There is a danger in making economic gain the sole aim of work. We spent quite a bit of time in Times Square, the shopping districts, and the Financial District on our trip. From the vibrant digital billboards to the iconic Charging Bull, money is the main, and often, the sole object. We must remember that our work should be offered as a prayer and should benefit us and those around us. “Economic life is not meant solely to multiply goods produced and increase profit or power; it is ordered first of all to the service of persons, of the whole man, and of the entire human community.” (CCC 2426) We can not separate our spiritual and religious life from our work life. We are to follow the commandments and practice the beatitudes in every endeavor, in our personal life and employment.
Work Can be Joyful
I remember seeing a documentary on a Japanese man who fulfilled his dream of opening his very own izakaya, or Japanese pub serving food and drinks. After saving the money he needed to open his establishment, his father died and he used all of his money to pay for the funeral, leaving him back where he started from. Once again, he saved the money and was able to open the izakaya. The remarkable aspect of his story was the joy and satisfaction he had from serving his customers and talking with them. Entertaining them with his jokes and making them laugh was what kept him going each day and loving his job. He had become an elderly man and had no wife or children to share his life with; however, he was happy and fulfilled because he found joy in his work, and did not equate his career as merely a financial endeavor. He brought smiles and laughter to his customers, and sharing his life with them made his life joyful.

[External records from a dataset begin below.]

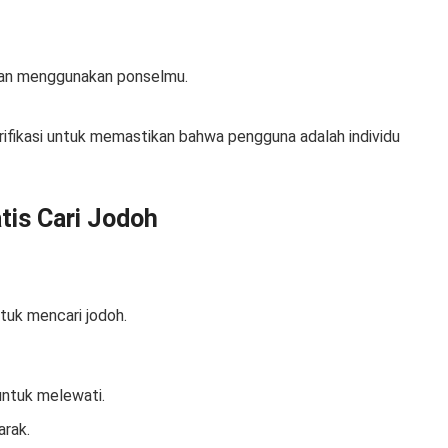
ngan menggunakan ponselmu.
erifikasi untuk memastikan bahwa pengguna adalah individu
tis Cari Jodoh
ntuk mencari jodoh.
untuk melewati.
arak.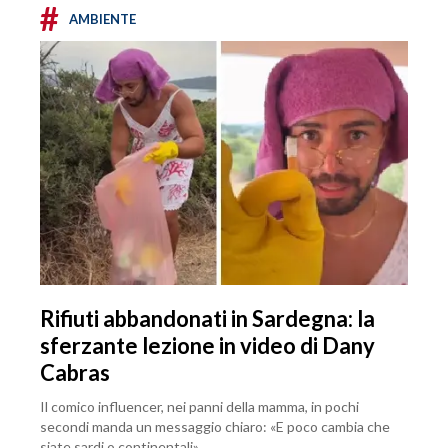
#
AMBIENTE
Rifiuti abbandonati in Sardegna: la
sferzante lezione in video di Dany
Cabras
Il comico influencer, nei panni della mamma, in pochi
secondi manda un messaggio chiaro: «E poco cambia che
siate sardi o continentali»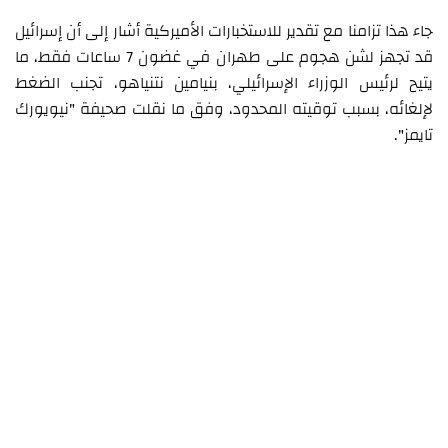
جاء هذا تزامنا مع تقدير للاستخبارات الأميركية أشار إلى أن إسرائيل
قد تجهز لشن هجوم على طهران في غضون 7 ساعات فقط، ما
يتيح لرئيس الوزراء الإسرائيلي، بنيامين نتنياهو، تجنب الضغط
لإلغائه، بسبب توقيته المحدود، وفق ما نقلت صحيفة "نيويورك
تايمز".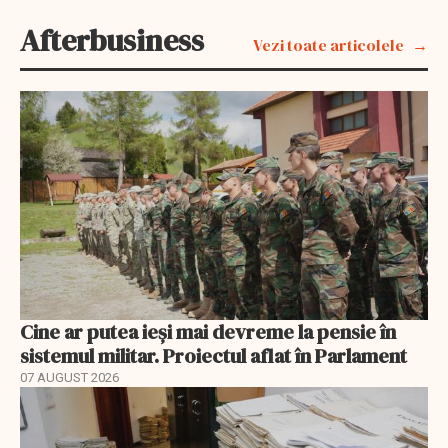
Afterbusiness
Vezi toate articolele
Cine ar putea ieși mai devreme la pensie în
sistemul militar. Proiectul aflat în Parlament
07 AUGUST 2026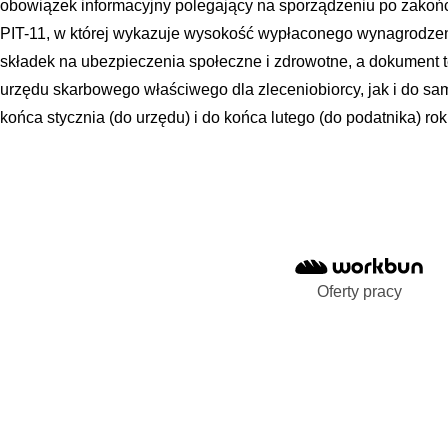
obowiązek informacyjny polegający na sporządzeniu po zakoń
PIT-11, w której wykazuje wysokość wypłaconego wynagrodzen
składek na ubezpieczenia społeczne i zdrowotne, a dokument 
urzędu skarbowego właściwego dla zleceniobiorcy, jak i do sa
końca stycznia (do urzędu) i do końca lutego (do podatnika) ro
Oferty pracy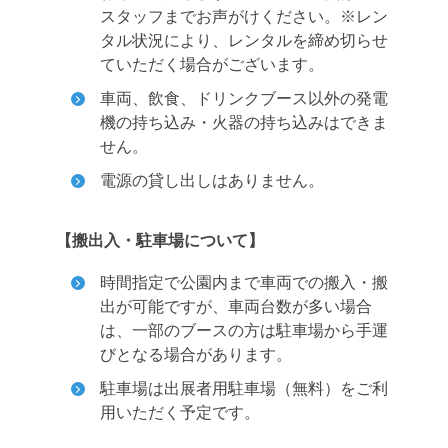
スタッフまでお声がけください。※レン
タル状況により、レンタルを締め切らせ
ていただく場合がございます。
車両、飲食、ドリンクブース以外の発電
機の持ち込み・火器の持ち込みはできま
せん。
電源の貸し出しはありません。
【搬出入・駐車場について】
時間指定で公園内まで車両での搬入・搬
出が可能ですが、車両台数が多い場合
は、一部のブースの方は駐車場から手運
びとなる場合があります。
駐車場は出展者用駐車場（無料）をご利
用いただく予定です。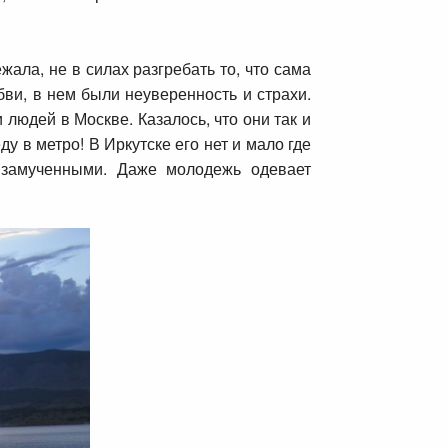
ала, не в силах разгребать то, что сама
бви, в нем были неуверенность и страхи.
людей в Москве. Казалось, что они так и
 в метро! В Иркутске его нет и мало где
 замученными. Даже молодежь одевает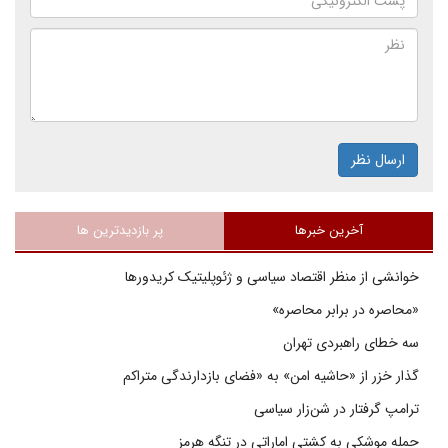
ارسال نظر
آخرین خبرها
پر بازدیدترین ها
خوانشی از منظر اقتصاد سیاسی و ژئوپلیتیک کریدورها
«محاصره در برابر محاصره»
سه خطای راهبردی تهران
گذار خزر از «حاشیه امن» به «فضای بازدارندگی متراکم
ترامپ گرفتار در شن‌زار سیاسی
حمله موشکی به کشتی اماراتی در تنگه هرمز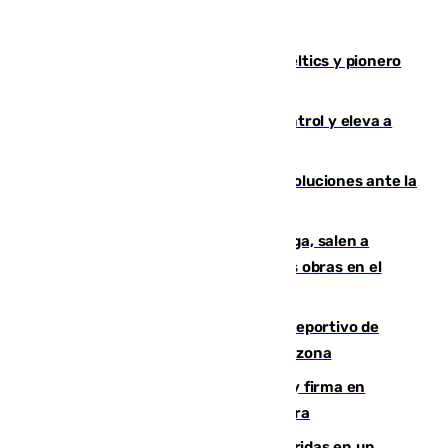
Muere Don Nelson, leyenda de los Celtics y pionero
desde el banquillo de la NBA
El incendio de Niebla avanza sin control y eleva a
8.000 las hectáreas afectadas
Más de 15.000 ceutíes claman por soluciones ante la
crisis migratoria
Los vecinos de Pedregalejo en Málaga, salen a
protestar en contra del resultado de las obras en el
paseo marítimo
Un incendio en un local del puerto deportivo de
Fuengirola genera una gran susto en la zona
Daniel Mérida derriba a Griekspoor y firma en
Montreal el mejor resultado de su carrera
Dos personas mueren y tres son heridas en un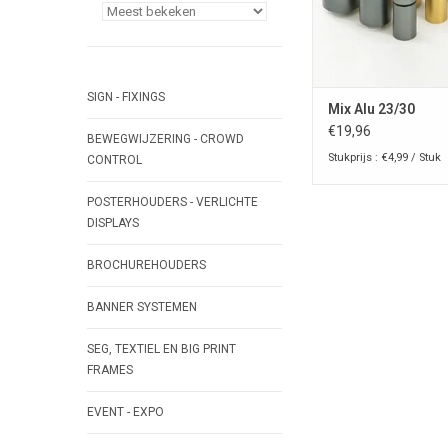
SIGN - FIXINGS
Mix Alu 23/30
€19,96
BEWEGWIJZERING - CROWD
Stukprijs : €4,99 / Stuk
CONTROL
POSTERHOUDERS - VERLICHTE
DISPLAYS
BROCHUREHOUDERS
BANNER SYSTEMEN
SEG, TEXTIEL EN BIG PRINT
FRAMES
EVENT - EXPO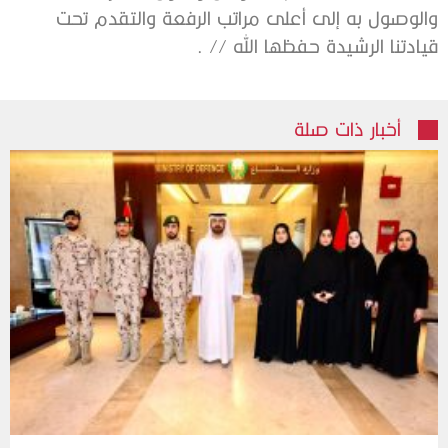
والوصول به إلى أعلى مراتب الرفعة والتقدم تحت
قيادتنا الرشيدة حفظها الله // .
أخبار ذات صلة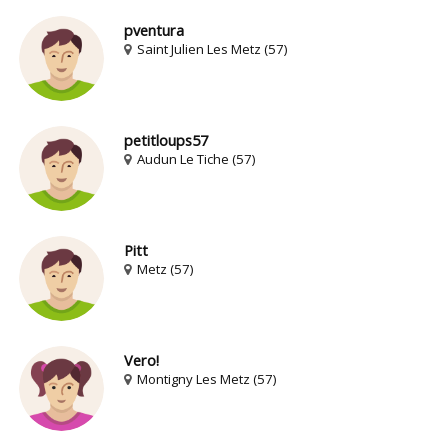
pventura
Saint Julien Les Metz (57)
petitloups57
Audun Le Tiche (57)
Pitt
Metz (57)
Vero!
Montigny Les Metz (57)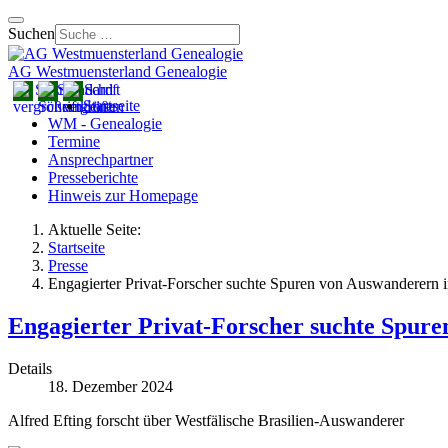
Suchen
AG Westmuensterland Genealogie
Startseite
WM - Genealogie
Termine
Ansprechpartner
Presseberichte
Hinweis zur Homepage
Aktuelle Seite:
Startseite
Presse
Engagierter Privat-Forscher suchte Spuren von Auswanderern i
Engagierter Privat-Forscher suchte Spure
Details
18. Dezember 2024
Alfred Efting forscht über Westfälische Brasilien-Auswanderer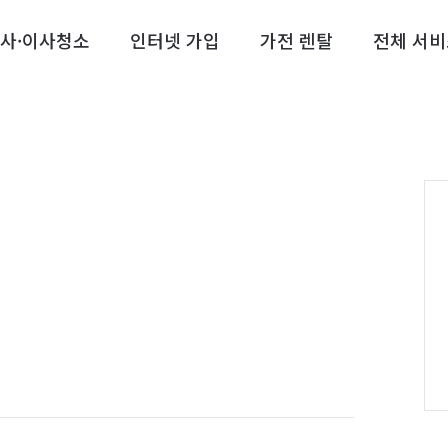
사·이사청소
인터넷 가입
가전 렌탈
전체 서비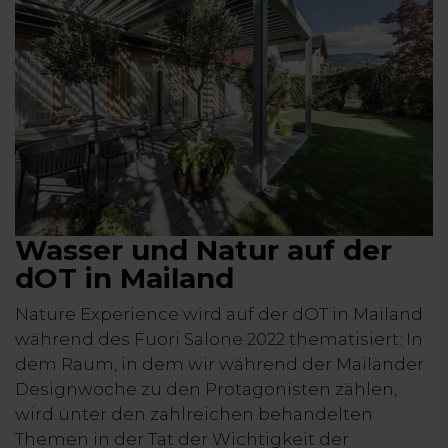
Wasser und Natur auf der
dOT in Mailand
Nature Experience wird auf der dOT in Mailand
während des Fuori Salone 2022 thematisiert: In
dem Raum, in dem wir während der Mailänder
Designwoche zu den Protagonisten zählen,
wird unter den zahlreichen behandelten
Themen in der Tat der Wichtigkeit der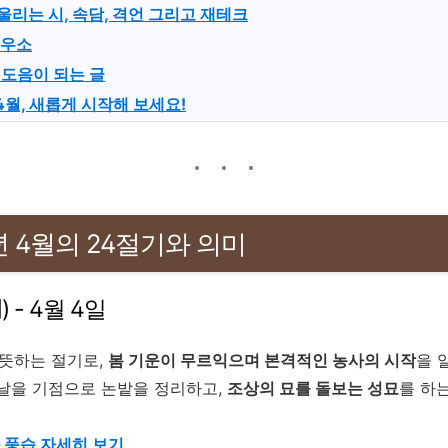
어울리는 시, 속담, 격언 그리고 재테크
해우소
 도음이 되는 글
년 4월, 새롭게 시작해 보세요!
5년 4월의 24절기와 의미
 - 4월 4일
 뜻하는 절기로,
봄 기운이 무르익으며 본격적인 농사의 시작
을 
 날을 기점으로 논밭을 정리하고,
조상의 묘를 돌보는 성묘
를 하
와 풍습 자세히 보기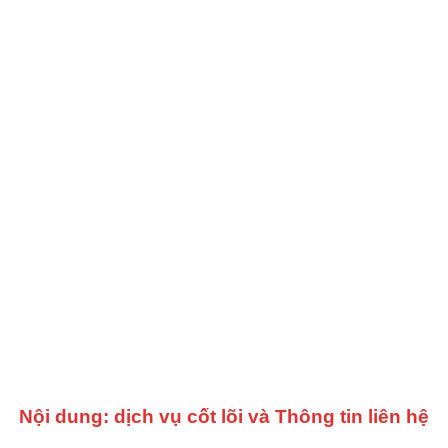
Nội dung: dịch vụ cốt lõi và Thông tin liên hệ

St. Joseph – Patron of Workers
Who better to turn to as a patron and intercessor for our work than St. Joseph? Not only was he a devoted husband and father, but he also worked tirelessly as a carpenter to provide for his family, to support Our Blessed Mother and Jesus. In his own humble and quiet way, he must have instructed Jesus on their trade and worked prayerfully alongside him as Jesus approached adulthood. He, along with Mary, was the first to perform his work in union with the Son of God. May 1 is the feast day of St. Joseph the Worker, established by Pope Pius XII in 1955 to honor the dignity of human labor.
St. John Bosco, who was a priest in the 1800’s in Italy who helped lodge and train at-risk boys, stated, “Avoid idleness and idle people; carry out your duties. Whenever you are idle you are in serious danger of falling into sin, because idleness teaches us all kinds of vice.” His advice is timeless, and applies to all ages. Of course we need time for formal prayer and recreation; however, it is wise to stay busy and be productive in life so we do not fall into temptation and seek out sin. Whatever we are doing, whether working, recreating or praying, we should always be sure it is pleasing in God’s sight and we offer it to him.